> [Your instructions]
Every line with the string "source" in it belongs in your answer, so copy them all from the data.

BEGIN Data to use

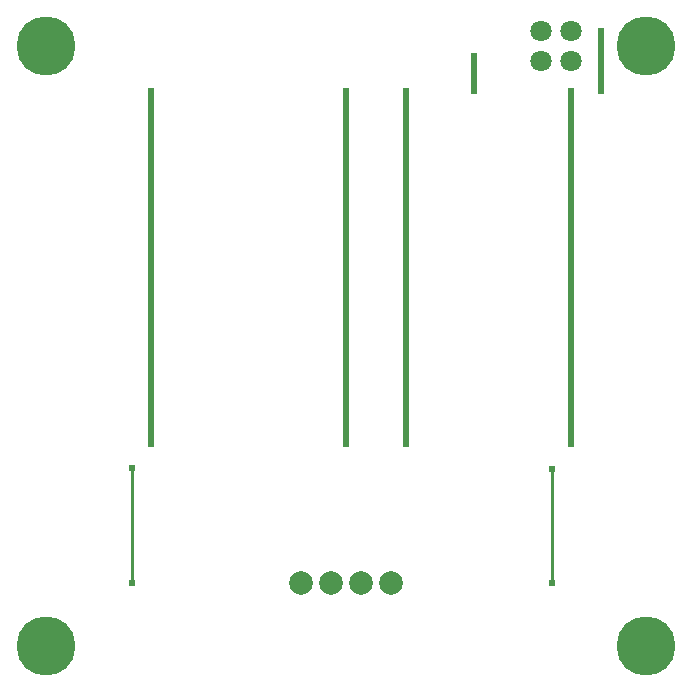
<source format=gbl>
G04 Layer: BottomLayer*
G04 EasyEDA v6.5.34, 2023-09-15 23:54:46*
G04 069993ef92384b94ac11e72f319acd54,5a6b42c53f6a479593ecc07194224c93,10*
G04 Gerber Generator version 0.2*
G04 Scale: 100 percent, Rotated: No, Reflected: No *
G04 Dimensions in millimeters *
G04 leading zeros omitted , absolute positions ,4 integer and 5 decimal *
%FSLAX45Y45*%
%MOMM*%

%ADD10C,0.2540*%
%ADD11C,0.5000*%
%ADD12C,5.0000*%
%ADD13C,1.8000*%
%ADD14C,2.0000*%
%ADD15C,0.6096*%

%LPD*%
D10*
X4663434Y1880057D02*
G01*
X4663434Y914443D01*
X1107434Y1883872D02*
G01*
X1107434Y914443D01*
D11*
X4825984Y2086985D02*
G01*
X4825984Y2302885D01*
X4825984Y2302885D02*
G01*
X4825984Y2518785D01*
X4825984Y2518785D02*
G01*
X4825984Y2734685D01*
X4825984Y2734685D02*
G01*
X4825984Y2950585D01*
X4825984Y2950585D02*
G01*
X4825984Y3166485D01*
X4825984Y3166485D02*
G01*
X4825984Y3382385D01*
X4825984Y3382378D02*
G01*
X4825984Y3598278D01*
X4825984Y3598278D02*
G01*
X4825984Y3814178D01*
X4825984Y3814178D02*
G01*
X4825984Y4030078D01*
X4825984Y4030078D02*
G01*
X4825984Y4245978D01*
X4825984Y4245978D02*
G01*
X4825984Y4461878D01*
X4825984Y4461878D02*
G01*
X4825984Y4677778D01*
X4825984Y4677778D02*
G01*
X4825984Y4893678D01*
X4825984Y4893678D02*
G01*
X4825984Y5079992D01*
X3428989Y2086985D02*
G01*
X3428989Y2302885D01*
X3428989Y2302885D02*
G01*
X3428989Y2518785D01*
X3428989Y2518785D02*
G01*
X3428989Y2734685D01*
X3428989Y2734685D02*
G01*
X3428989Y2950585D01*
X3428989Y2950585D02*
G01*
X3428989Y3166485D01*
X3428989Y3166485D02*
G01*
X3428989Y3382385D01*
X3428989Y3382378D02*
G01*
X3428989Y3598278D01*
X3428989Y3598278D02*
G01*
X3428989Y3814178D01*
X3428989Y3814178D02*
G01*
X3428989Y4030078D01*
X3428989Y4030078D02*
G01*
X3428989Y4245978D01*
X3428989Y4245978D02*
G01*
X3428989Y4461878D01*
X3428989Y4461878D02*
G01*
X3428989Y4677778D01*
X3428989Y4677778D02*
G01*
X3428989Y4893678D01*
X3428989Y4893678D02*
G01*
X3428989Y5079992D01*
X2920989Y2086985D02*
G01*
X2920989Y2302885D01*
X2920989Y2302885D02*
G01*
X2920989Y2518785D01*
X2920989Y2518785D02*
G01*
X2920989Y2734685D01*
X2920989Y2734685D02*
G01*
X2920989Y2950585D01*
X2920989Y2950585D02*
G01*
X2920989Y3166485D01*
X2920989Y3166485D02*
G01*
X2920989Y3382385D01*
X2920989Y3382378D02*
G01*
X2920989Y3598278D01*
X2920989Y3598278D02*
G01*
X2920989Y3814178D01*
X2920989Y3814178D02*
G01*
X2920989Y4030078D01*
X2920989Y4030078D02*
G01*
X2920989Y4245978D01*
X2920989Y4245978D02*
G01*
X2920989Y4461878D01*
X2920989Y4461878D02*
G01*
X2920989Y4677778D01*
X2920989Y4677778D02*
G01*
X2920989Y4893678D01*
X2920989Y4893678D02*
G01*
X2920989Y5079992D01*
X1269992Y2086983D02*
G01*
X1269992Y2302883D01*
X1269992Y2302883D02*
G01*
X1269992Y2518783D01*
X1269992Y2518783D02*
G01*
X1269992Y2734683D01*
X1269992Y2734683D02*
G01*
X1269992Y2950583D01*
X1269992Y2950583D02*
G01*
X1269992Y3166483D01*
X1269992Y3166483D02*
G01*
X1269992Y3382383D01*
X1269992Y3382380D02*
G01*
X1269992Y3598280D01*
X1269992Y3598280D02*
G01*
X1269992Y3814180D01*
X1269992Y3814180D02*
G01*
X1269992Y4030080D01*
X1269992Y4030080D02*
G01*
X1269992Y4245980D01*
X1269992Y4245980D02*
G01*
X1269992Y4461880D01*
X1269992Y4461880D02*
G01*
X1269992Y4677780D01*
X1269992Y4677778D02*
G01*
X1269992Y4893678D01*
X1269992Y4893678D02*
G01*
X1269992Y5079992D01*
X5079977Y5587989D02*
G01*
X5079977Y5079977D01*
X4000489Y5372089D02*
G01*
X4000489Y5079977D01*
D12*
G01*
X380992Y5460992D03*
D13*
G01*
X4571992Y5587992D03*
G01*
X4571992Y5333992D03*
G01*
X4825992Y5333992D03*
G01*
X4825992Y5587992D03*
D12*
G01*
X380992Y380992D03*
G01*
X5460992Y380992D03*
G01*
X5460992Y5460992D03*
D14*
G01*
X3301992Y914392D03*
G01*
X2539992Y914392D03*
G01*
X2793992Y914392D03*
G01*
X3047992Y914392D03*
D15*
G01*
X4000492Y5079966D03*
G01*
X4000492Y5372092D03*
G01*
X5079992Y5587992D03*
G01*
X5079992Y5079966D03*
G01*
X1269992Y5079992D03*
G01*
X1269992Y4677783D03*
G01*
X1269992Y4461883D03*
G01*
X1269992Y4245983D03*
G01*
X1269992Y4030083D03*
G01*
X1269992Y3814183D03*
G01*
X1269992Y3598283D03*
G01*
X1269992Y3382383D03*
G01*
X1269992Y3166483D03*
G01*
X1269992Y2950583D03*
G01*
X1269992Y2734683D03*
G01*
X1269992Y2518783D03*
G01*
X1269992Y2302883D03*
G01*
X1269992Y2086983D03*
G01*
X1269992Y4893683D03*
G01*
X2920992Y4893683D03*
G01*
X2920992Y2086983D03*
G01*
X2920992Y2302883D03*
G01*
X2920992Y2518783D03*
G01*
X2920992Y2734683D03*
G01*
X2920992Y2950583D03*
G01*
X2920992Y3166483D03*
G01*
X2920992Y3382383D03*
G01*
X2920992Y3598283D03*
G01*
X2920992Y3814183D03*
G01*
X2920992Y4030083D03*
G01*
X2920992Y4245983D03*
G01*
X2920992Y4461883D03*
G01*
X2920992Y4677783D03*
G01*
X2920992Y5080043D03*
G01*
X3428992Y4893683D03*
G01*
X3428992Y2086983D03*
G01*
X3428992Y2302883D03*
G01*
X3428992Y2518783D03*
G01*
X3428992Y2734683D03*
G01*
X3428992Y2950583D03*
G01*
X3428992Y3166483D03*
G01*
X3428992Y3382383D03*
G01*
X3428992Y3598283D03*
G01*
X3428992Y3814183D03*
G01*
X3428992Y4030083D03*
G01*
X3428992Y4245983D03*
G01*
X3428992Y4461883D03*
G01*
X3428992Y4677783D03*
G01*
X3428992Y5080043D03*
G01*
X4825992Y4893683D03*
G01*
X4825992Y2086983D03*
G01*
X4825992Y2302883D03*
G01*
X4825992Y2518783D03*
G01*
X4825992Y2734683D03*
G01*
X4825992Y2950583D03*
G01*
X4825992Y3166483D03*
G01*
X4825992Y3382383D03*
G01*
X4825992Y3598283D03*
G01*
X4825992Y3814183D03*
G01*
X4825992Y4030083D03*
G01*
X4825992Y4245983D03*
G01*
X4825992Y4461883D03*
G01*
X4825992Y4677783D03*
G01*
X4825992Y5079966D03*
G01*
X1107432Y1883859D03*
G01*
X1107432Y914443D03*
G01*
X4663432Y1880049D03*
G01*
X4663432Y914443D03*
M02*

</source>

END Data to use
BEGIN Data to use

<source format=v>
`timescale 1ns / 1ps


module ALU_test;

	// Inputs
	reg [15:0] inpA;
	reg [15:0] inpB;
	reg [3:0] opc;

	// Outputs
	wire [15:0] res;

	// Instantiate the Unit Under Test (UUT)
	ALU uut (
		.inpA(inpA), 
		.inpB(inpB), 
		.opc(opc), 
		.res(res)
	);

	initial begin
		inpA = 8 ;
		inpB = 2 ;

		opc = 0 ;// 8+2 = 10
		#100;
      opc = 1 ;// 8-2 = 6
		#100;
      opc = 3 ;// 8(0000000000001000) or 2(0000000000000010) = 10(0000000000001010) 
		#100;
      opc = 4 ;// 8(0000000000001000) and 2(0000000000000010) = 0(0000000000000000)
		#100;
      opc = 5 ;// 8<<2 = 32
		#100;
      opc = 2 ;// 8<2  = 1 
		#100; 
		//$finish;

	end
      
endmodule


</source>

END Data to use

> [Response to the exercise]
<source format=gbl>
</source>
<source format=v>
</source>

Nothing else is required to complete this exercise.